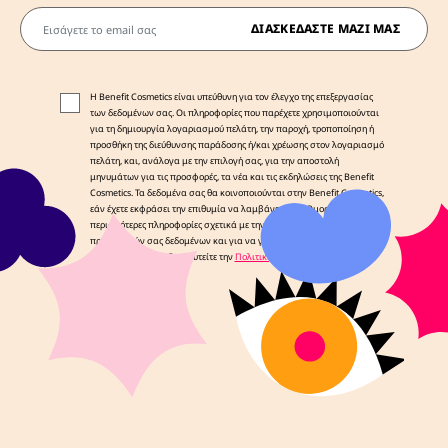
Εισάγετε το email σας
ΔΙΑΣΚΕΔΆΣΤΕ ΜΑΖΊ ΜΑΣ
Η Benefit Cosmetics είναι υπεύθυνη για τον έλεγχο της επεξεργασίας
των δεδομένων σας. Οι πληροφορίες που παρέχετε χρησιμοποιούνται
για τη δημιουργία λογαριασμού πελάτη, την παροχή, τροποποίηση ή
προσθήκη της διεύθυνσης παράδοσης ή/και χρέωσης στον λογαριασμό
πελάτη, και, ανάλογα με την επιλογή σας, για την αποστολή
μηνυμάτων για τις προσφορές, τα νέα και τις εκδηλώσεις της Benefit
Cosmetics. Τα δεδομένα σας θα κοινοποιούνται στην Benefit Cosmetics,
εάν έχετε εκφράσει την επιθυμία να λαμβάνετε νέα Ομορφιάς. Για
περισσότερες πληροφορίες σχετικά με την επεξεργασία των
προσωπικών σας δεδομένων και για να γνωρίζετε τα δικαιώματά σας,
παρακαλούμε συμβουλευτείτε την
Πολιτική Απορρήτου μας
.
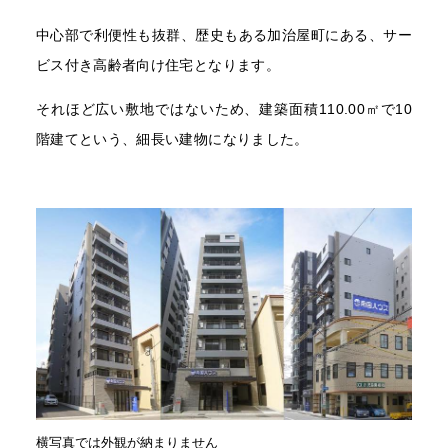
中心部で利便性も抜群、歴史もある加治屋町にある、サー
ビス付き高齢者向け住宅となります。
それほど広い敷地ではないため、建築面積110.00㎡で10
階建てという、細長い建物になりました。
横写真では外観が納まりません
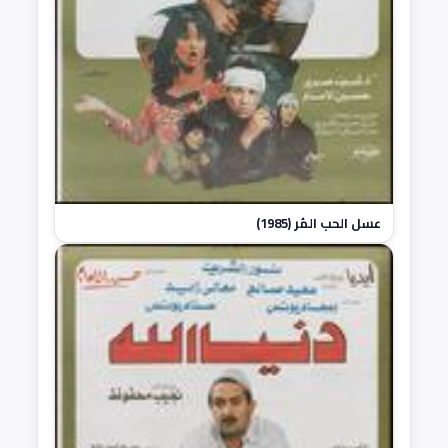
عسل الحب المُر (1985)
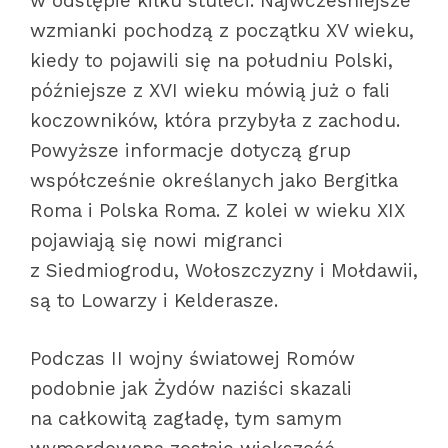
w odstępie kilku stuleci. Najwcześniejsze
wzmianki pochodzą z początku XV wieku,
kiedy to pojawili się na południu Polski,
późniejsze z XVI wieku mówią już o fali
koczowników, która przybyła z zachodu.
Powyższe informacje dotyczą grup
współcześnie określanych jako Bergitka
Roma i Polska Roma. Z kolei w wieku XIX
pojawiają się nowi migranci
z Siedmiogrodu, Wołoszczyzny i Mołdawii,
są to Lowarzy i Kelderasze.
Podczas II wojny światowej Romów
podobnie jak Żydów naziści skazali
na całkowitą zagładę, tym samym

(What you need to do):
Print from the line containing "για τη δημιουργία" through the line containing "podobnie jak Żydów naziści skazali" in the data above, exactly as the lines stand, and omit every picture.

(Output of the task):
για τη δημιουργία λογαριασμού πελάτη, την παροχή, τροποποίηση ή
προσθήκη της διεύθυνσης παράδοσης ή/και χρέωσης στον λογαριασμό
πελάτη, και, ανάλογα με την επιλογή σας, για την αποστολή
μηνυμάτων για τις προσφορές, τα νέα και τις εκδηλώσεις της Benefit
Cosmetics. Τα δεδομένα σας θα κοινοποιούνται στην Benefit Cosmetics,
εάν έχετε εκφράσει την επιθυμία να λαμβάνετε νέα Ομορφιάς. Για
περισσότερες πληροφορίες σχετικά με την επεξεργασία των
προσωπικών σας δεδομένων και για να γνωρίζετε τα δικαιώματά σας,
παρακαλούμε συμβουλευτείτε την
Πολιτική Απορρήτου μας
.
中心部で利便性も抜群、歴史もある加治屋町にある、サー
ビス付き高齢者向け住宅となります。
それほど広い敷地ではないため、建築面積110.00㎡で10
階建てという、細長い建物になりました。
横写真では外観が納まりません
عسل الحب المُر (1985)
w odstępie kilku stuleci. Najwcześniejsze
wzmianki pochodzą z początku XV wieku,
kiedy to pojawili się na południu Polski,
późniejsze z XVI wieku mówią już o fali
koczowników, która przybyła z zachodu.
Powyższe informacje dotyczą grup
współcześnie określanych jako Bergitka
Roma i Polska Roma. Z kolei w wieku XIX
pojawiają się nowi migranci
z Siedmiogrodu, Wołoszczyzny i Mołdawii,
są to Lowarzy i Kelderasze.
Podczas II wojny światowej Romów
podobnie jak Żydów naziści skazali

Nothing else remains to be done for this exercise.